Les Taïwanais ont triomphalement réélu Mme Tsai en janvier en dépit des efforts de Pékin pour isoler le territoire depuis son arrivée au pouvoir en 2016.
La dirigeante de 63 ans est la bête noire de la Chine continentale car elle considère que son île est un Etat souverain de facto, et qu'elle rejette fermement la vision chinoise d'une "Chine unique".
Depuis son élection en 2016, la Chine a exclu toute offre de négociation avec Taïwan et intensifié les pressions économiques, militaires et diplomatiques contre une île qu'elle voit toujours comme une province rebelle appelée à revenir dans le giron de la mère patrie, par la force si nécessaire.
Le pouvoir central chinois défend l'idée pour Taïwan du modèle "Un pays, deux systèmes", comme celui en vigueur à Hong Kong, en vertu duquel l'île conserverait ses libertés tout en se soumettant à Pékin. Une solution que Mme Tsai a écartée mercredi lors de son investiture.
"Nous n'accepterons pas l'utilisation par les autorités chinoises du +Un pays, deux systèmes+ pour déclasser Taïwan et miner le statu quo entre les deux rives du détroit", a-t-elle dit.
Elle a réitéré son offre de dialogue avec Pékin et invité le président chinois Xi Jinping à travailler avec elle pour réduire les tensions.

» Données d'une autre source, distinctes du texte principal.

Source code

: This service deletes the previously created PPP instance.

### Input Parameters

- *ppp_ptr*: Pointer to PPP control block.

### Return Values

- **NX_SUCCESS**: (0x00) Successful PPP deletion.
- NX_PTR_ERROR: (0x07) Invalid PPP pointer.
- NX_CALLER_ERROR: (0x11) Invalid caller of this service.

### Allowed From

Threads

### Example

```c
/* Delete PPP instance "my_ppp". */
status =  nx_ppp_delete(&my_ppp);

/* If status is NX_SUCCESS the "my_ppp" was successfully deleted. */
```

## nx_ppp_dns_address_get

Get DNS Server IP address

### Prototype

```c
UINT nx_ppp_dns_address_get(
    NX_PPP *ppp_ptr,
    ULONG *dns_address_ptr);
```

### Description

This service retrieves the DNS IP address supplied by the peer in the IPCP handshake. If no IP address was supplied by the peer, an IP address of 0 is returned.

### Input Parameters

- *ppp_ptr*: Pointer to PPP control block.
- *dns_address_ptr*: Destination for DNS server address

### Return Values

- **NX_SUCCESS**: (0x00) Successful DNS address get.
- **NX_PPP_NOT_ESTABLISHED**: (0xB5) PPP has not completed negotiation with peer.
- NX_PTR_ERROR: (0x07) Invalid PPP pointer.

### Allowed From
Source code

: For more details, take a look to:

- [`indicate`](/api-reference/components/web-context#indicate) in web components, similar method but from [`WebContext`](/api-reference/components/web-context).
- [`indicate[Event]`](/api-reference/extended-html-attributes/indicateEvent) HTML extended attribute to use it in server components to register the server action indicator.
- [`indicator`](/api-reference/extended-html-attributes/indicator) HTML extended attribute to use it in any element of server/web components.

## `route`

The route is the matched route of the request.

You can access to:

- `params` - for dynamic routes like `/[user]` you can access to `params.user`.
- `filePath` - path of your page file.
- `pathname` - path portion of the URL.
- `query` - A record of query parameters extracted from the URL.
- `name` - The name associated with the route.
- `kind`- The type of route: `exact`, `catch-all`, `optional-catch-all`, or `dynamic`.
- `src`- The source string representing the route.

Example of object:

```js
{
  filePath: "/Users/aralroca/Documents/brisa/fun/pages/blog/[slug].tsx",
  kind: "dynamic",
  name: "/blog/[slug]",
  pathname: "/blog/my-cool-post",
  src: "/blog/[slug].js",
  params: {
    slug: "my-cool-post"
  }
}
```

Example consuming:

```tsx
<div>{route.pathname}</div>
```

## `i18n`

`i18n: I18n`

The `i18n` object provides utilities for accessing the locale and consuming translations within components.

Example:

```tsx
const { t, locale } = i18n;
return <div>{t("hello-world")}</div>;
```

"Les deux côtés ont le devoir de trouver un moyen de coexister sur le long terme et d'empêcher que l'antagonisme et les divergences ne s'aggravent", a-t-elle ajouté.
Taïwan fut à la fin de la guerre civile chinoise en 1949 le refuge des nationalistes du Kuomintang emmenés par Tchang Kaï-chek et défaits par les communistes, et la base de la "République de Chine", qui se voulait la continuité légitime de la première république chinoise proclamée en 1912 à Nankin.
- "Souveraineté nationale" -
Au fil des décennies, notamment après la levée de l'état d'urgence sur l'île dans les années 1990, une identité taïwanaise distincte est apparue, et beaucoup de Taïwanais ne souhaitent plus de réunification avec Pékin.
Une évolution qui inquiète Pékin, qui voit comme une ligne rouge toute déclaration formelle d'indépendance.
Un haut responsable chinois a du reste très vite réitéré, mercredi, que Pékin n'accepterait jamais une sécession de l'île.
"Nous avons une détermination sans faille, une confiance totale et toutes les capacités de défendre la souveraineté nationale et l'intégrité territoriale", a averti le porte-parole du Bureau des affaires taïwanaises, Ma Xiaoguang.
"Nous ne tolérerons jamais aucune action sécessionniste", a-t-il ajouté, selon des propos rapportés par l'agence de presse officielle Chine nouvelle.
M. Ma a aussi critiqué les ingérences des "forces extérieures", une référence aux Etats-Unis qui, s'ils ont reconnu diplomatiquement la Chine populaire, demeurent un allié militaire de l'île.
Le secrétaire d'Etat américain Mike Pompeo a adressé un message saluant "le courage et la vision" de Mme Tsai, qui a été lu lors de l'investiture.
Pékin a beau avoir réagi vivement au discours de la présidente, certains estiment que son discours était plutôt conciliant.
"La présidente Tsai a fixé des limites claires ainsi que quelques points non négociables, tout en faisant suffisamment de concessions rhétoriques sur lesquelles Pékin pourrait la retrouver", a estimé J. Michael Cole, du programme des études taïwanaises de l'Université de Nottingham.
"Elle est aussi en train de dire aux Etats-Unis qu'elle ne sera pas le fauteur de trouble", a ajouté Fan Shih-ping, politologue à la National Taiwan Normal University.
Le gouvernement taïwanais a suscité l'admiration de nombreuses capitales pour sa gestion très efficace de l'épidémie de coronavirus. L'île, pourtant très proche du foyer chinois de la pandémie, totalise 400 cas et sept décès.
"Le nom de Taïwan a fait les gros titres dans le monde entier, grâce à l'endiguement efficace de l'épidémie", s'est félicitée Mme Tsai.
Par mesure de précaution sanitaire, les partisans de la présidente avaient été priés de ne pas venir à la cérémonie d'investiture. Et les invités étaient placés sur des chaises séparées de 1,5 mètre.